|RITCHIE, LAUREN - Texas A&M University|
|TADDEO, STELLA - Texas A&M University|
|WEEKS, BRAD - Texas A&M University|
|CARROLL, RAYMOND - Texas A&M University|
|ROONEY, LLOYD - Texas A&M University|
|TURNER, NANCY - Texas A&M University|
Submitted to: Nutrients
Publication Type: Peer Reviewed Journal
Publication Acceptance Date: 3/20/2017
Publication Date: 3/27/2017
Publication URL: http://handle.nal.usda.gov/10113/5700706
Citation: Ritchie, L.E., Taddeo, S.S., Weeks, B.R., Carroll, R.J., Dykes, L., Rooney, L.W., Turner, N.D. 2017. Impact of novel sorghum bran diets on DSS-induced colitis. Nutrients. 9:330. doi: 10.3390/nu9040330.
Interpretive Summary: It is known that repeated bouts of inflammation promote colon cancer. It is previously reported that sorghum bran rich in polyphenols (i.e. 3-deoxyanthocyanidins, condensed tannins), also known as antioxidants, has the potential to protect against the progression of colon cancer. However, little is known regarding their effect during inflammation. Rats were fed diets containing 6% fiber from cellulose, black (high 3-deoxyanthocyanidins), Sumac (high condensed tannins), or Hi Tannin black (high 3-deoxyanthocyanidin and condensed tannins) sorghum bran and inflammation was induced before analysis. The results show that sorghum bran with high levels of polyphenols mitigate or reduce inflammation, which could be contributed by these polyphenols.

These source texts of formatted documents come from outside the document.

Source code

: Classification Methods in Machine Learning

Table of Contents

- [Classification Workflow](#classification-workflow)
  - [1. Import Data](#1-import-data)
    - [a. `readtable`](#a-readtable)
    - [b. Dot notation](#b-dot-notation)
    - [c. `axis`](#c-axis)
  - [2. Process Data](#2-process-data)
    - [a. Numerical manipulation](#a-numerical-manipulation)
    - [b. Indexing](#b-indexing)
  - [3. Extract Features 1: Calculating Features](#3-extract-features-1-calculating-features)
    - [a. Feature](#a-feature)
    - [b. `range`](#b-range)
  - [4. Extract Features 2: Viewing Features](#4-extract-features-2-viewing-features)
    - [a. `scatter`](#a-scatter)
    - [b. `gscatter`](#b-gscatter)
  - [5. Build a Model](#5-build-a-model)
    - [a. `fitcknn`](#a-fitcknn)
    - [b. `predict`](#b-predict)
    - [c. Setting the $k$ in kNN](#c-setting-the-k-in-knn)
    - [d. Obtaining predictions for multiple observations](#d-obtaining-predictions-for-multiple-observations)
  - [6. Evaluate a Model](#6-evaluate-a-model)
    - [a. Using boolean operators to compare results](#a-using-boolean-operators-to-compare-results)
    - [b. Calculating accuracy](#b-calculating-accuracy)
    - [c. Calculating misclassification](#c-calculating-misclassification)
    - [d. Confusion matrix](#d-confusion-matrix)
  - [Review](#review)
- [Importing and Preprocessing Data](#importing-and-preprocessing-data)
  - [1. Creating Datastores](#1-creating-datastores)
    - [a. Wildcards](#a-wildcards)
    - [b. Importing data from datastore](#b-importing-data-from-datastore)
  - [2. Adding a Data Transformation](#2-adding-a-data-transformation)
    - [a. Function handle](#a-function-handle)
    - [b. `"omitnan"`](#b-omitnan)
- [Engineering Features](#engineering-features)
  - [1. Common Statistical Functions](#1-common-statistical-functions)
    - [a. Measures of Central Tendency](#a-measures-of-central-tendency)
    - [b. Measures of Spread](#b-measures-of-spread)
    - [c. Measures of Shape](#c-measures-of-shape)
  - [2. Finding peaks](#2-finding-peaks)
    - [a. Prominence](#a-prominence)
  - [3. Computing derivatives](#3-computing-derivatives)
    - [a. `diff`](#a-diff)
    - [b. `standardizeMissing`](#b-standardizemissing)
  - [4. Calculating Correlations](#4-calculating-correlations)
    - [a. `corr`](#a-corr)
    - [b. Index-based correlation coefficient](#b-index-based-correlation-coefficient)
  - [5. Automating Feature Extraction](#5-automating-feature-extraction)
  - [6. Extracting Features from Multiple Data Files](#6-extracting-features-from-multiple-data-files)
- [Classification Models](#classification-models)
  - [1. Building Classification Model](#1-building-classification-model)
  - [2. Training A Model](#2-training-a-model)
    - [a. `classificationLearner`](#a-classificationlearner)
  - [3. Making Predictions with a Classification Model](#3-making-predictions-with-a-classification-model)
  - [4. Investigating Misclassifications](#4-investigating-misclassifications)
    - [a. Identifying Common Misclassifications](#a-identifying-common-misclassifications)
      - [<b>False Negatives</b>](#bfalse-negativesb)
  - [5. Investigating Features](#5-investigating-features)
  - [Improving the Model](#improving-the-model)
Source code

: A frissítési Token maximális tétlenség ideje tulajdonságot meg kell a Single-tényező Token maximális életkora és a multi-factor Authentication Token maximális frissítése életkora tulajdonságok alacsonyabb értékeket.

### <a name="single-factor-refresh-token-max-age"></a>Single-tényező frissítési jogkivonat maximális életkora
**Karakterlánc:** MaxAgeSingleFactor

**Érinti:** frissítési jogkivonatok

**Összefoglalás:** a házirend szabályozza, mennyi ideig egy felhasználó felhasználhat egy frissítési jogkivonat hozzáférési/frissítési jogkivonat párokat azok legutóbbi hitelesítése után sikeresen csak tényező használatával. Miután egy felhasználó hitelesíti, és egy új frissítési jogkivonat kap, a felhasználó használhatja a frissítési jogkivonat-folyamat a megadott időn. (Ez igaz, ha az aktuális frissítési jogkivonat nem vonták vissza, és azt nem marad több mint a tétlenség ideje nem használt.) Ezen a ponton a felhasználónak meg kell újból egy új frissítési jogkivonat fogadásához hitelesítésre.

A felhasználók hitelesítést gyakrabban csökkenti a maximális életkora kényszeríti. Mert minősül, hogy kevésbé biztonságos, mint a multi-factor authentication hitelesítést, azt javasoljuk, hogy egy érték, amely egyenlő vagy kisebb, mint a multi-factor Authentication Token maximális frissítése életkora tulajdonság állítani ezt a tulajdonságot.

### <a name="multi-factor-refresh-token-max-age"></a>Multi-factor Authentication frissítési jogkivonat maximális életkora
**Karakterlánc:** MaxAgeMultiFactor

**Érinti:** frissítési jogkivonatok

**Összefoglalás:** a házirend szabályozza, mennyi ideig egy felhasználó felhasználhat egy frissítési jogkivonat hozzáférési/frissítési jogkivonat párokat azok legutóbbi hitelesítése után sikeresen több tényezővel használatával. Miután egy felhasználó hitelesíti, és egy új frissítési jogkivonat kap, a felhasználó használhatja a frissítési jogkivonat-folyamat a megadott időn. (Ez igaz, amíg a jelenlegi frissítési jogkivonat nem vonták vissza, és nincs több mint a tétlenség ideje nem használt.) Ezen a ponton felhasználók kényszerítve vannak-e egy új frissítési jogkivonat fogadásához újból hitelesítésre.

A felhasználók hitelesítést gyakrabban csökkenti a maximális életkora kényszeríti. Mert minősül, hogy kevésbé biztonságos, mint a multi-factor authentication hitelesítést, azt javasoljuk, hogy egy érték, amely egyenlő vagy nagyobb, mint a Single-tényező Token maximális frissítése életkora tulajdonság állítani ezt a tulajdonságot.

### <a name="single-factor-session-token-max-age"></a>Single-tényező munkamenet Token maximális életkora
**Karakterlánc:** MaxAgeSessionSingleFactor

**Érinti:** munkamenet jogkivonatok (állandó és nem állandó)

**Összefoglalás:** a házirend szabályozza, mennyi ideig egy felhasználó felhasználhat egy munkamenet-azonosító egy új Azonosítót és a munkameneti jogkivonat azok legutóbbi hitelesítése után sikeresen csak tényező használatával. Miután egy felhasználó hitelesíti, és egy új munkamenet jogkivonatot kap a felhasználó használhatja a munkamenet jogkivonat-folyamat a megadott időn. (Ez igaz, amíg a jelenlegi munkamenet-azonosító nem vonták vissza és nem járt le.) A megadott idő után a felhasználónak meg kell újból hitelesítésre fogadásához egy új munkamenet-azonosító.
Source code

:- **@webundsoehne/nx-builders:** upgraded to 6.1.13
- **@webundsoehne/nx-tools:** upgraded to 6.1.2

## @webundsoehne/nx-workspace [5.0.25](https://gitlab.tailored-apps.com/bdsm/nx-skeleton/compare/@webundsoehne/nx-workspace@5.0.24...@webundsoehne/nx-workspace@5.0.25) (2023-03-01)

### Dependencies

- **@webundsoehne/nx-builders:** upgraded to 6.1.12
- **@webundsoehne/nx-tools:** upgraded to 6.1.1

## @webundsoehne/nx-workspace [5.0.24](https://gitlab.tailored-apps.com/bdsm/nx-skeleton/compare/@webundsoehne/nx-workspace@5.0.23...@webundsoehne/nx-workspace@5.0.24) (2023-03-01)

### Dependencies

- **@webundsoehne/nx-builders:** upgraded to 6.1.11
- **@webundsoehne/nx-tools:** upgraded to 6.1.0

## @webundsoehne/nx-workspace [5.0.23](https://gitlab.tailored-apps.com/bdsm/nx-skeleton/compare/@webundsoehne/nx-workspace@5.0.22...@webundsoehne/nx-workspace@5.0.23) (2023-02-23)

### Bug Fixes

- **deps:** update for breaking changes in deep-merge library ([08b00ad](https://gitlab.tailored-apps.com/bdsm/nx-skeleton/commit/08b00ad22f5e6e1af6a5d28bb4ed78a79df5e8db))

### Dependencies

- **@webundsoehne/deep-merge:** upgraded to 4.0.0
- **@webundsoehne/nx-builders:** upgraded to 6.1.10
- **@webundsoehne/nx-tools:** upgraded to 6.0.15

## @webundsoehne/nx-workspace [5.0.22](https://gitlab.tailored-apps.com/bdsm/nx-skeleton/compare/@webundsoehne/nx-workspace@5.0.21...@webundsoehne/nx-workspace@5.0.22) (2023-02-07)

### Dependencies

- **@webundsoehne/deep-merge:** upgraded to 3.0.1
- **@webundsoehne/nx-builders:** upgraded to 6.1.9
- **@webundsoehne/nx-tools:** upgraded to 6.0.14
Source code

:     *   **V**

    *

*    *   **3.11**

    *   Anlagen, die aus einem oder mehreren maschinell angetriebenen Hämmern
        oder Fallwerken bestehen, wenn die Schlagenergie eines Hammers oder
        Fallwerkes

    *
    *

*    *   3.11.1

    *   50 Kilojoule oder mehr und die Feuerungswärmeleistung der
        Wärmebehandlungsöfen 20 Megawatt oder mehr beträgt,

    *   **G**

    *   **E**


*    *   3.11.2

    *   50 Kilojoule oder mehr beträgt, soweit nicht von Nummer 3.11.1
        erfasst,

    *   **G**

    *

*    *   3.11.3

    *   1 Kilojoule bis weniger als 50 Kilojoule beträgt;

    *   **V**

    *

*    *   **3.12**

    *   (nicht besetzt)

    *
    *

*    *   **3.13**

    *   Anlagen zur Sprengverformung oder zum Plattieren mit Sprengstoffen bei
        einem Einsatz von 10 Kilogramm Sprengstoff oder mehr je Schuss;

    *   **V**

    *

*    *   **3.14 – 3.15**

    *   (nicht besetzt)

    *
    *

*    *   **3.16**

Technical Abstract: Background. Repeated bouts of inflammation are known to promote colon cancer. We have reported that polyphenol-rich sorghum bran diets decrease formation of colon aberrant crypt foci, however, little is known regarding their effect during colonic inflammation. Objective. We hypothesized that sorghum bran diets can ameliorate the effects of dextran sodium sulfate (DSS) colitis by modulating the luminal environment, mitigating aberrant TLR signaling, and upregulating epithelial repair mechanisms. Methods. Rats (n=80) were fed diets containing 6% fiber from Cellulose, or Black (3-deoxyanthocyanins), Sumac (condensed tannins), or Hi Tannin Black (both) sorghum bran. Inflammation was induced with three separate 48-h exposures to 3% DSS, and feces were collected pre and post DSS to assess short chain fatty acids (SCFA). Post DSS (d 82), animals were euthanized and the colon collected to assess colon morphology and gene expression. Results. In all DSS rats only discrete mucosal lesions were observed in the distal colon, and rats were able to maintain fecal moisture content without the presence of bloody stool throughout the study. Bran diets upregulated proliferation and repair protein (Tff3 and Tgfß) expression post-DSS, which was not observed in rats fed a Cellulose diet. Diet, not DSS, significantly affected SCFA concentrations with all diets maintaining fecal butyrate concentrations post DSS. In contrast to Cellulose, bran diets upregulated SCFA transporter expression (Slc16a1 and Slc5a8) post DSS. Conclusions. Although all diets mitigated severe colonic injury, bran diets alone upregulated repair mechanisms and SCFA transport expression, which indicates specific constituents of bran (i.e., polyphenols) may be involved in mitigating colitis.